**WHAT YOU HAVE TO DO**
Count the lines in the items that contain the string "each", matching case exactly. Reply with the number alone.

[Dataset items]
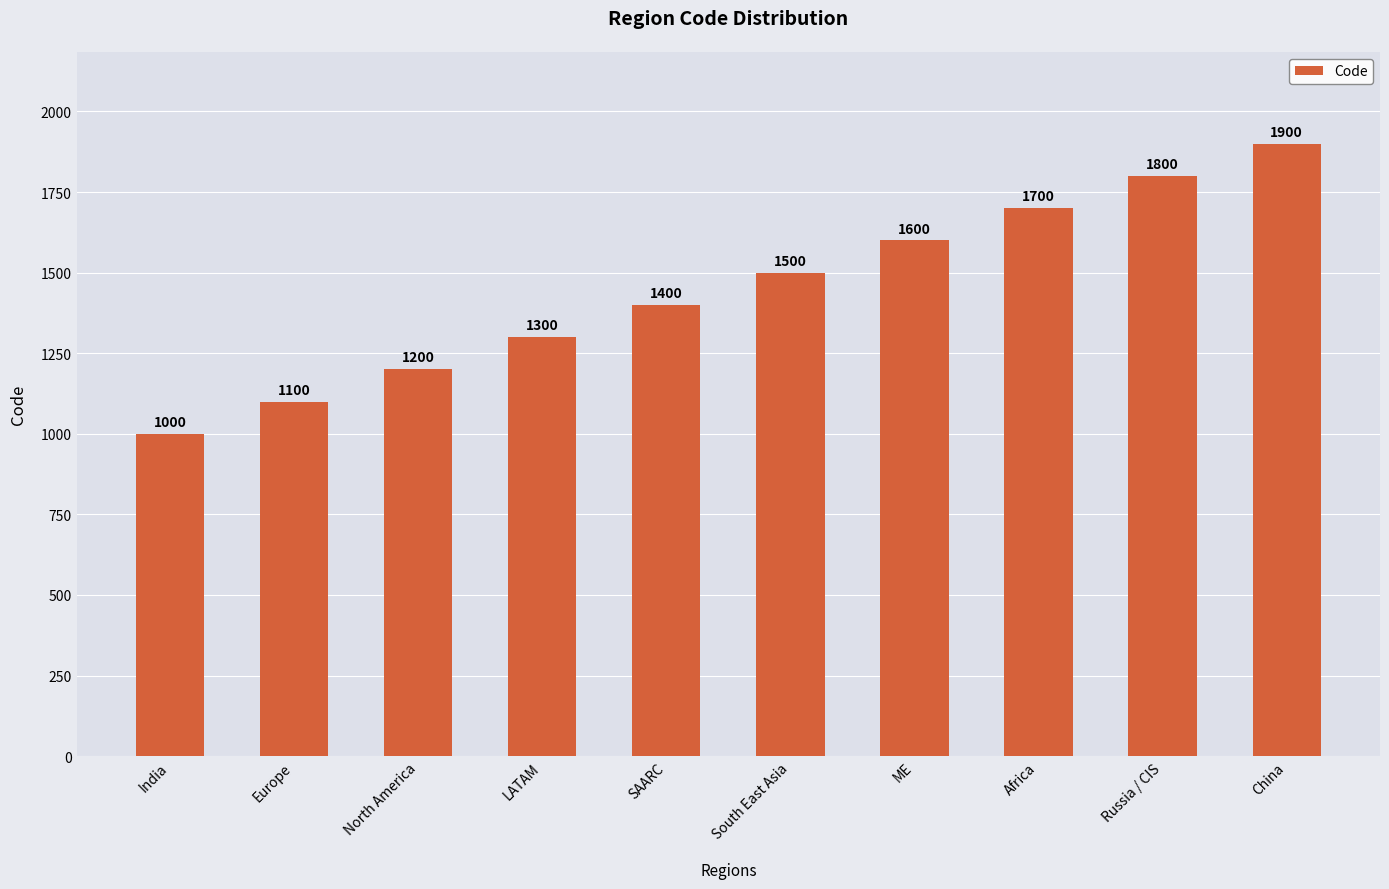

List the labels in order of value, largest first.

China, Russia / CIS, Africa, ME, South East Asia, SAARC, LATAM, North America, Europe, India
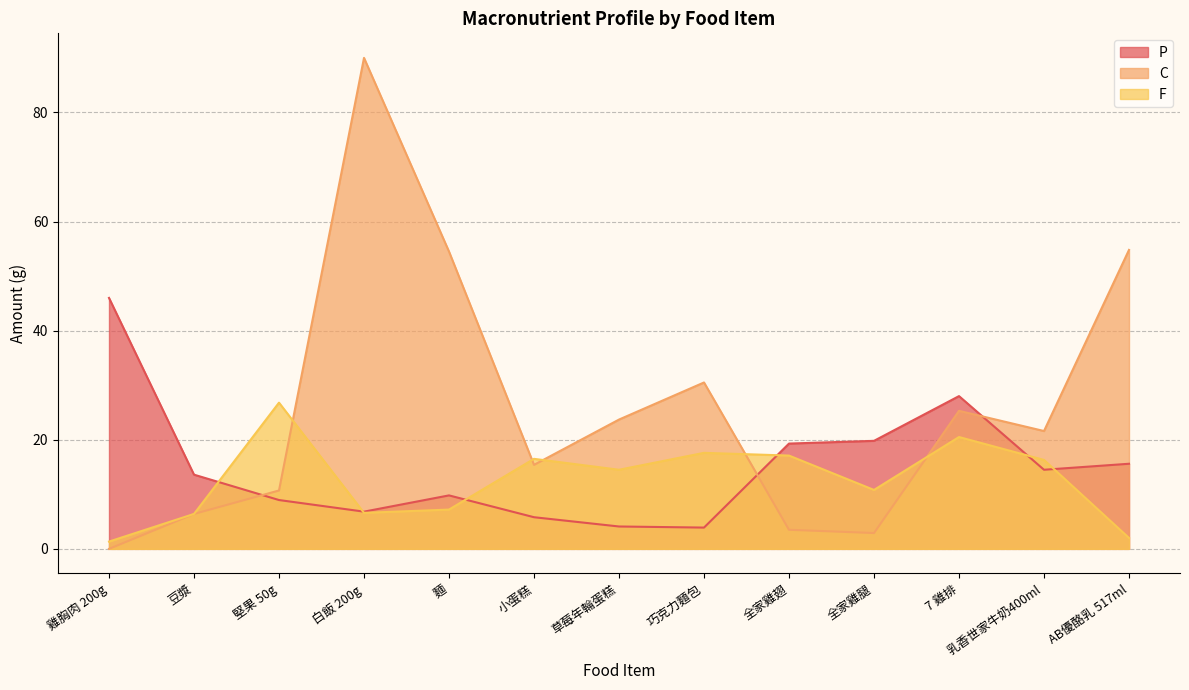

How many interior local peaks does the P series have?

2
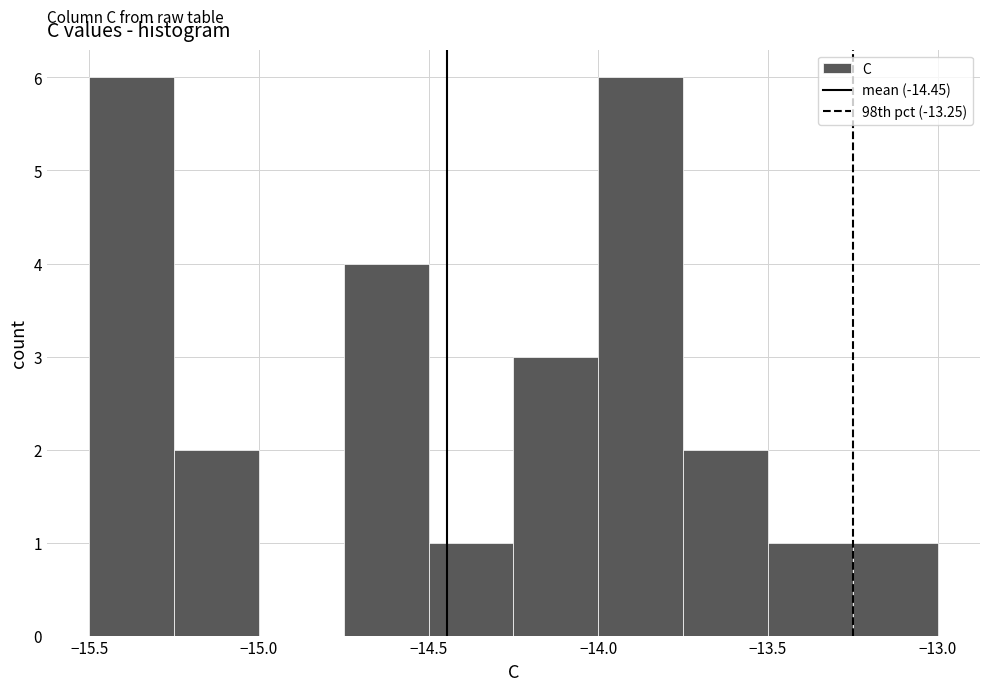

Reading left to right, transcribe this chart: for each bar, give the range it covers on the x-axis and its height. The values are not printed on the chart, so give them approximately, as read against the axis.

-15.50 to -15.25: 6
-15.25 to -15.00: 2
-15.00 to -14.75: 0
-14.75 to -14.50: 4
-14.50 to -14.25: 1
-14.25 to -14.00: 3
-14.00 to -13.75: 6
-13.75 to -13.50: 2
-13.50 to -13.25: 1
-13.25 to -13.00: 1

**SOLUTION FOR THIS TASK**
1